10 cose che i milanesi vorrebbero importare da Barcellona

Bar-cel-lo-na, oltre il mare c’è di più. Forse è vero, ma in cima dell’invidia dei milanesi per chi vive a Barcellona c’è comunque lui: il mare. Con tutto quello che comporta, in termini di divertimento, di qualità della vita e di clima. Eppure c’è qualcosa in più che vorremmo portare da noi. Ecco la lista

10 COSE CHE I MILANESI VORREBBERO IMPORTARE DA BARCELLONA

#1 il mare

Spiagge infinite. Acqua pulita anche se ci si trova in una grande città. Se potessimo tutti vorremmo averlo qui.

#2 il clima

Mai troppo calda, mai troppo fredda. Per chi sogna un’eterna primavera Barcellona offre il clima ottimale.

#3 la vita notturna
Milano è considerata una mecca internazionale della vita notturna. Francamente su questo abbiamo qualche dubbio. Basta trascorrere un week end a Barcellona per capire che i professionisti del divertimento sono loro.

#4 la facilità nei rapporti umani
L’abitante di Barcellona pare che vada in crisi se passa più di mezzora senza parlare con qualcuno. Il milanese se gli si avvicina qualcuno per dirgli qualcosa, lo anticipa dicendo: “mi spiace, non ho soldi”.

#5 le ramblas
Come starebbero bene messe così, tra il ticinese e porta Romana. Delle ramblas in stile milanese, dove perdersi tra mille localini.

#6 il Barcellona
E’ la squadra che sarebbe potuta diventare il Milan se Berlusconi non avesse smarrito il suo intuito. Invece il Barcellona domina il mondo, segnando in campionato 6 o 7 gol a partita, mentre il Milan soffre con Carpi e Sassuolo.

#7 Messi
Vogliamo infierire. La superiorità del Barcellona è anche nella possibilità di comprare e tenere i maggiori campioni del mondo. Un tempo era l’Italia la terra promessa e San Siro era la scala del calcio, oggi il nostro campionato è a tratti patetico. E chi gioca non vede l’ora di andarsene. Perfino in Germania.

#8 le spiagge

Spiagge, mare, clima. Non starà diventando un po’ ripetitiva Barcellona, dopotutto? Forse un po’, sì.

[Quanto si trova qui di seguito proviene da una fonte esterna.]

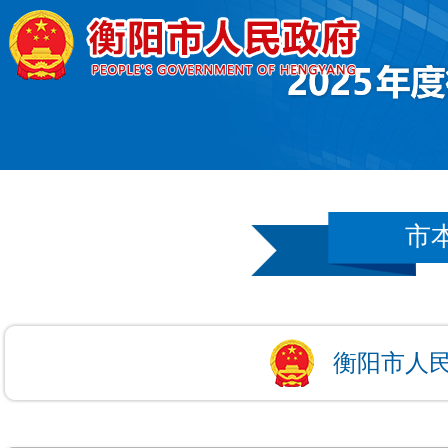
市
衡阳市人民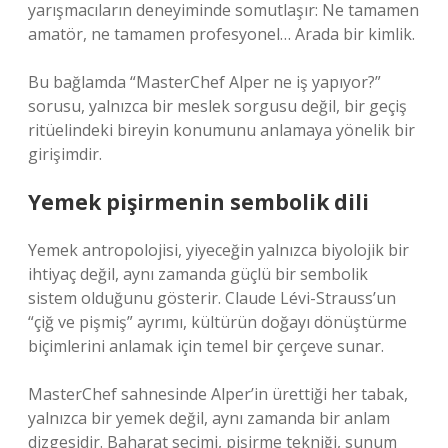
yarışmacıların deneyiminde somutlaşır: Ne tamamen
amatör, ne tamamen profesyonel… Arada bir kimlik.
Bu bağlamda “MasterChef Alper ne iş yapıyor?”
sorusu, yalnızca bir meslek sorgusu değil, bir geçiş
ritüelindeki bireyin konumunu anlamaya yönelik bir
girişimdir.
Yemek pişirmenin sembolik dili
Yemek antropolojisi, yiyeceğin yalnızca biyolojik bir
ihtiyaç değil, aynı zamanda güçlü bir sembolik
sistem olduğunu gösterir. Claude Lévi-Strauss’un
“çiğ ve pişmiş” ayrımı, kültürün doğayı dönüştürme
biçimlerini anlamak için temel bir çerçeve sunar.
MasterChef sahnesinde Alper’in ürettiği her tabak,
yalnızca bir yemek değil, aynı zamanda bir anlam
dizgesidir. Baharat seçimi, pişirme tekniği, sunum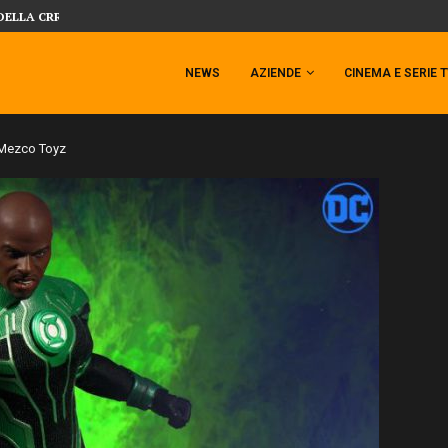
 TEMPESTA TARGATA SIDESHOW!
SIDESHOW PRESENTA LA NUOVA PREMI
NEWS
AZIENDE
CINEMA E SERIE 
 Mezco Toyz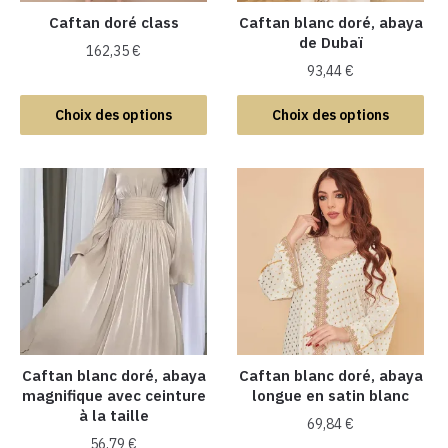
Caftan doré class
Caftan blanc doré, abaya
de Dubaï
162,35
€
93,44
€
Ce
Ce
produit
Choix des options
Choix des options
produit
a
a
plusieurs
plusieurs
variations.
variations.
Les
Les
options
options
peuvent
peuvent
être
être
choisies
choisies
sur
sur
la
la
Caftan blanc doré, abaya
Caftan blanc doré, abaya
page
magnifique avec ceinture
longue en satin blanc
page
du
à la taille
du
produit
69,84
€
produit
56,79
€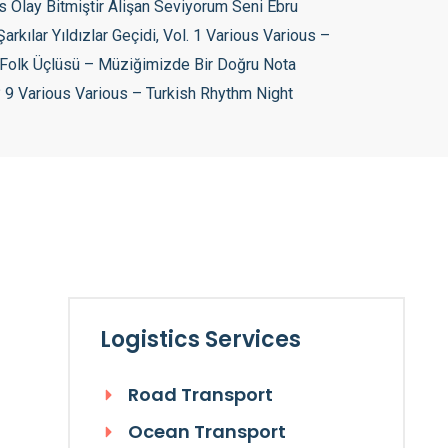
Logistics Services
Road Transport
Ocean Transport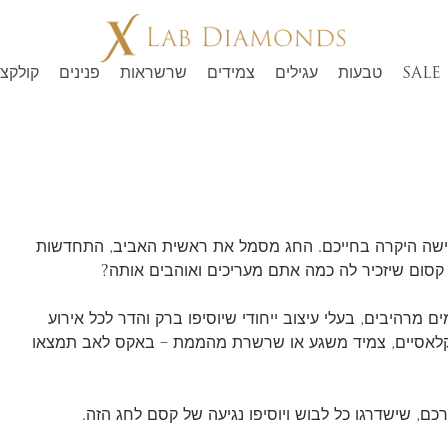
SALE
טבעות
עגילים
צמידים
שרשראות
פנינים
קולקצי
ישה היקרה בחייכם. החג מסמל את ראשית האביב, התחדשות
 קסום שיזכיר לה כמה אתם מעריכים ואוהבים אותה?
 מרהיבים, בעלי עיצוב ייחודי שיוסיפו ברק והדר לכל אירוע
מים קלאסיים, צמיד משגע או שרשרת מהממת – באקס לאב תמצאו
ם, שישדרגו כל לבוש ויוסיפו נגיעה של קסם לחג הזה.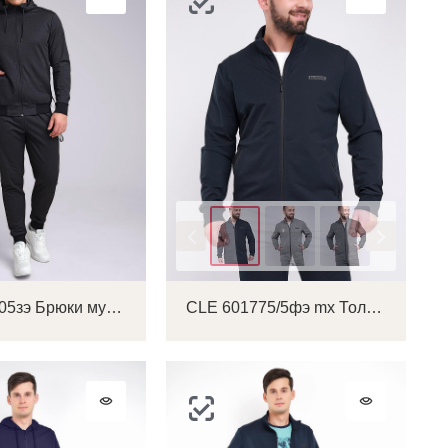
Цвет
CLE 632105зэ Брюки мужские
CLE 601775/5фэ mx Толстовка мужская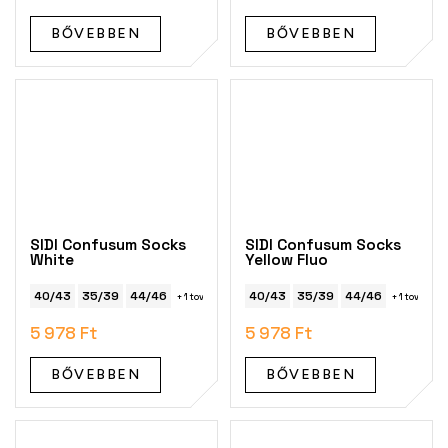
BŐVEBBEN
BŐVEBBEN
SIDI Confusum Socks
SIDI Confusum Socks
White
Yellow Fluo
40/43
35/39
44/46
40/43
35/39
44/46
+ 1 további
+ 1 további
5 978 Ft
5 978 Ft
BŐVEBBEN
BŐVEBBEN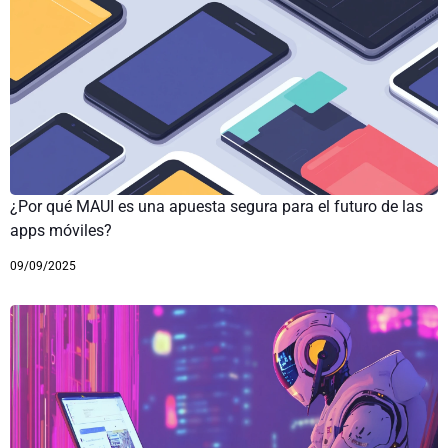
¿Por qué MAUI es una apuesta segura para el futuro de las
apps móviles?
09/09/2025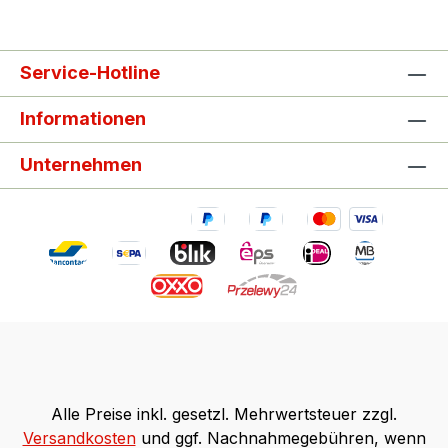
Service-Hotline
Informationen
Unternehmen
Alle Preise inkl. gesetzl. Mehrwertsteuer zzgl.
Versandkosten
und ggf. Nachnahmegebühren, wenn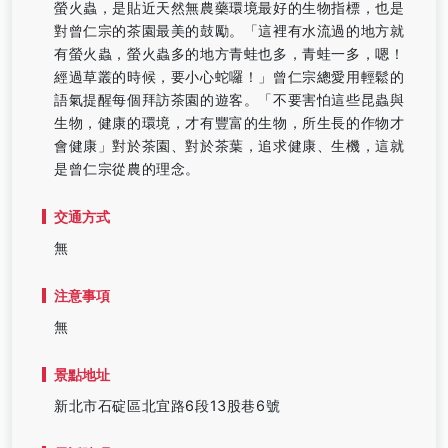
螢火蟲，是貼近天然無農藥環境最好的生物指標，也是
對曾仁宗的茶園最美的鼓勵。「這裡有水流過的地方就
有螢火蟲，螢火蟲多的地方青蛙也多，青蛙一多，嗯！
經過草叢的時候，要小心蛇囉！」曾仁宗總愛用輕鬆的
語氣提醒每個拜訪茶園的遊客。「不要害怕這些昆蟲與
生物，健康的環境，才有豐富的生物，所生長的作物才
會健康」對於茶園、對於茶葉，追求健康、生機，這就
是曾仁宗從農的理念。
交通方式
無
注意事項
無
景點地址
新北市石碇區北宜路6段13股巷6號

#9 l’architettura di Gaudì

A chi l’accusa di essere una città un po’ superficiale e povera culturalmente ecco che si rilancia con l’architettura di Gaudì, che starebbe alla grande anche da noi. Così come Dalì, quanto ci sarebbe piaciuto che fosse milanese.
#10 la diagonal
Queste strade pazzesche che tagliano una città in due con diecimila corsie a un milanese lo possono fare godere fisicamente.